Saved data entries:
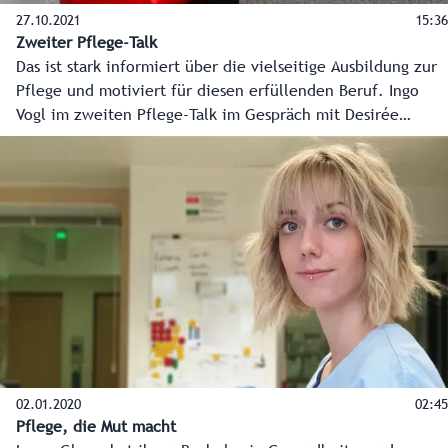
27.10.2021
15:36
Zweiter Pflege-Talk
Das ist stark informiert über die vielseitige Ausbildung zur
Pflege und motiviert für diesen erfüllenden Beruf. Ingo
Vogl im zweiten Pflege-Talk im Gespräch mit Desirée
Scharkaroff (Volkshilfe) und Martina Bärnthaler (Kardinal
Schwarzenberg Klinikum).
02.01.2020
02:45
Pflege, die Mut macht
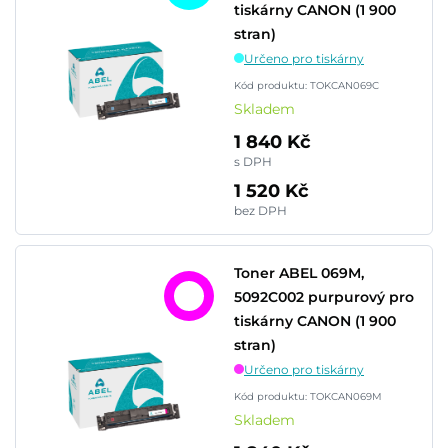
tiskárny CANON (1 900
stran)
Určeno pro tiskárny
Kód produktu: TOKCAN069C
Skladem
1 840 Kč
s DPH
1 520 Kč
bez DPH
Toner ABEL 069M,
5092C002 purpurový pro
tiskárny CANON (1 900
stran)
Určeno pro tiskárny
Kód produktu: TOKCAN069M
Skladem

* Work order *
Convert these lines into a JSON list of strings with one string per line, omitting blank lines and leaving the pictures out of the answer.

* Your solution *
[
  "27.10.2021",
  "15:36",
  "Zweiter Pflege-Talk",
  "Das ist stark informiert über die vielseitige Ausbildung zur",
  "Pflege und motiviert für diesen erfüllenden Beruf. Ingo",
  "Vogl im zweiten Pflege-Talk im Gespräch mit Desirée",
  "Scharkaroff (Volkshilfe) und Martina Bärnthaler (Kardinal",
  "Schwarzenberg Klinikum).",
  "02.01.2020",
  "02:45",
  "Pflege, die Mut macht",
  "tiskárny CANON (1 900",
  "stran)",
  "Určeno pro tiskárny",
  "Kód produktu: TOKCAN069C",
  "Skladem",
  "1 840 Kč",
  "s DPH",
  "1 520 Kč",
  "bez DPH",
  "Toner ABEL 069M,",
  "5092C002 purpurový pro",
  "tiskárny CANON (1 900",
  "stran)",
  "Určeno pro tiskárny",
  "Kód produktu: TOKCAN069M",
  "Skladem"
]